Segundo dados da ANS, o número de beneficiários dos diferentes tipos de contratações da Unimed Goiânia é semelhante: 161.778 beneficiários em planos empresariais e 158.112 em individuais. Entretanto, até 2 de junho de 2023, mas muito mais clientes dos planos empresariais foram cancelados: 4.190, contra apenas 1.561 nos planos individuais ou familiares. Isto é, 2,5% dos contratos de planos empresariais da Unimed Goiânia foram cancelados, enquanto apenas 0,98% dos contratos individuais foram cancelados.
Outro recorte significativo é o de crianças e idosos, dependentes ou aderidos aos diferentes tipos de contrato, que são cancelados. Desde o início dos registros, a Agência Nacional de Saúde Suplementar registrou que a Unimed Goiânia cancelou 942 contratos para crianças ou idosos nos planos empresariais e 590 nos planos familiares. Proporcionalmente, isso significa que, no universo das contratações empresariais, 2% dos cancelados têm menos de 18 ou mais de 61 anos. No grupo dos contratos individuais ou familiares, apenas 0,9% dos cancelados são crianças ou idosos.
A explicação
As razões para o fenômeno são explicadas por Roberto Augusto Pfeiffer, do Departamento de Direito Comercial da Faculdade de Direito da Universidade de São Paulo (USP). “A população está envelhecendo e o custo da medicina subiu”, afirma o professor. “Hoje, você tem novas alternativas de tratamentos e medicamentos, e o direito de acesso aos procedimentos caros frequentemente tem de ser garantido na Justiça.” Neste cenário, a oferta de planos coletivos e empresariais aumentou, justamente porque são menos regulados pela ANS.

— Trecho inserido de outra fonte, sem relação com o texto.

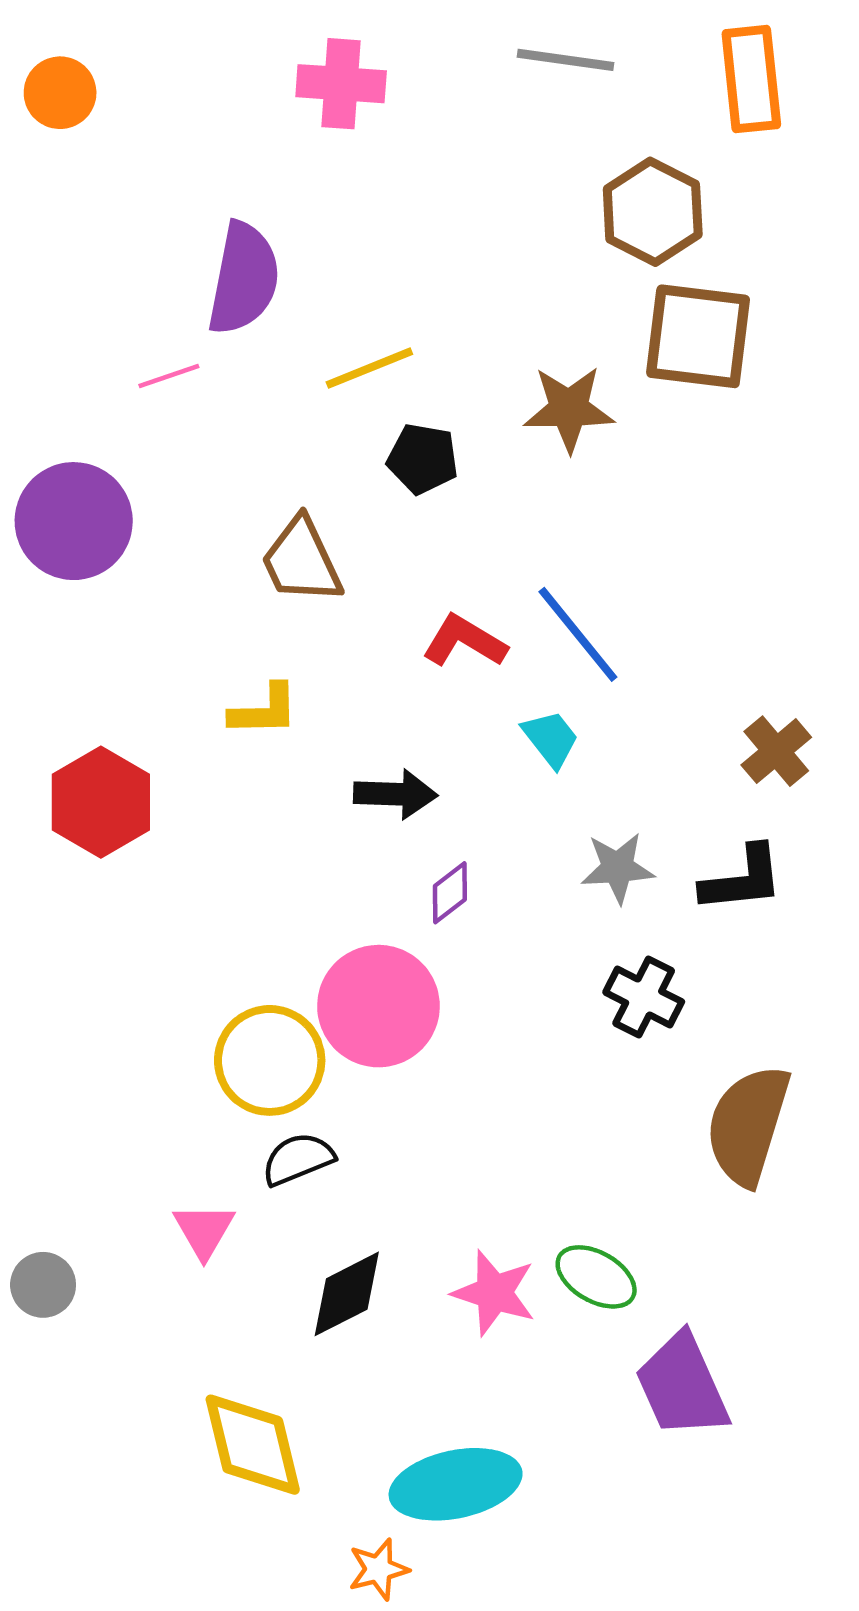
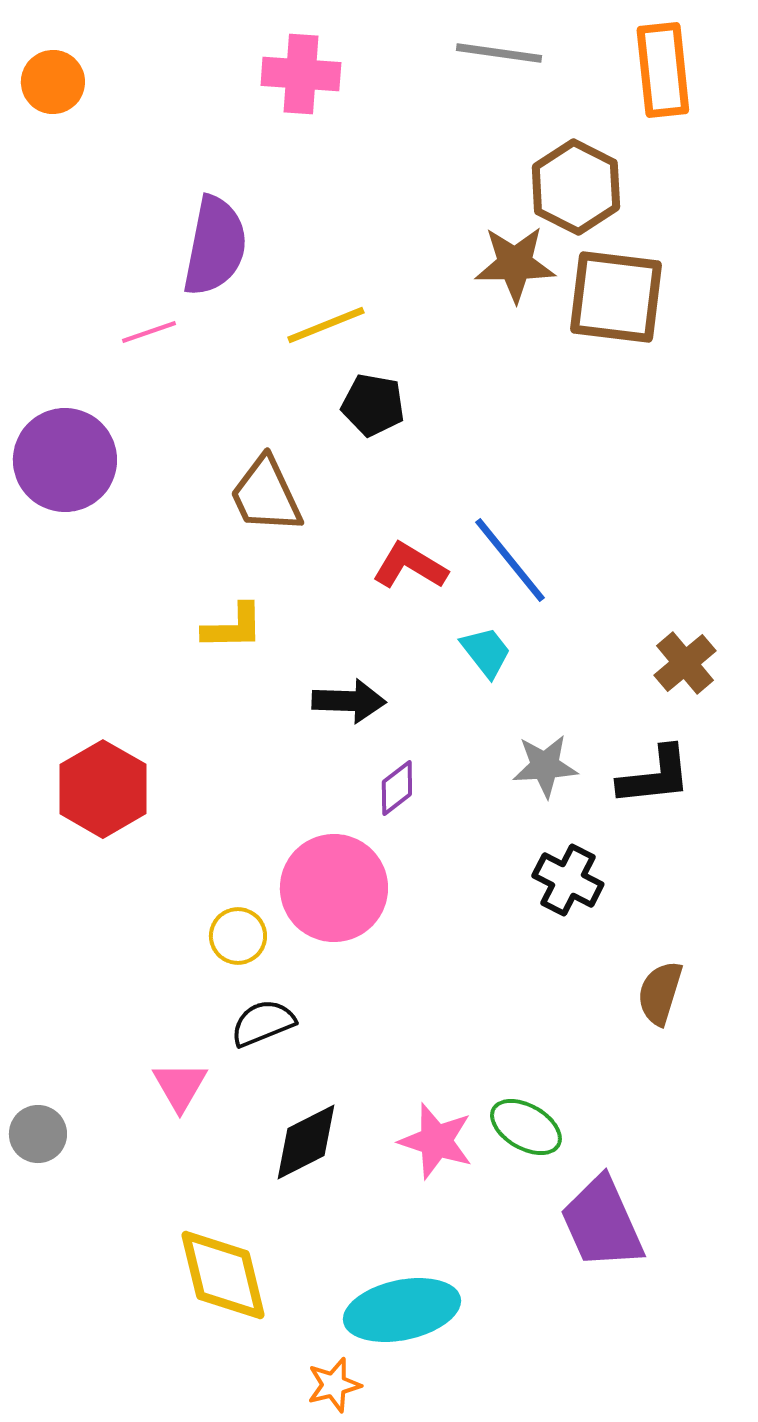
brown star: (569, 409) -> (515, 264), moved
red hexagon: (101, 802) -> (103, 789), moved
yellow circle: (270, 1060) -> (238, 936), size x0.6
brown semicircle: (748, 1125) -> (660, 993), size x0.6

O professor Roberto Pfeiffer afirma que, apesar de a mensalidade inicial dos planos coletivos ser menor, esse tipo de contratação sofre muito mais reajustes. Isso acontece porque a Lei 3.656 estabelece um limite de reajustes apenas para os planos familiares, mas não há teto para os coletivos empresariais. “É praticamente uma armadilha”, diz Roberto Pfeiffer.
O professor alerta ainda para o fenômeno dos “planos falsos coletivos”. Ele explica que os planos empresariais às vezes envolvem empresas com milhares de funcionários, mas às vezes são planos feitos para empresas pequenas. As operadoras perceberam que os beneficiários de pequenos planos coletivos têm muito menos poder de negociação. “Na prática, essas pessoas têm de se submeter aos reajustes impostos.” A Unimed Goiânia anunciou em maio um plano empresarial para CNPJs com dois funcionários.

Lei em reformulação
Há mais de dezessete anos, tramita no Congresso um Projeto de Lei (PL) para reformular o texto de 1998 que regula os planos de saúde no país. Mais de 260 propostas e adendos já foram apensados ao PL, que hoje tramita em regime de urgência para análise em plenário na Câmara dos Deputados.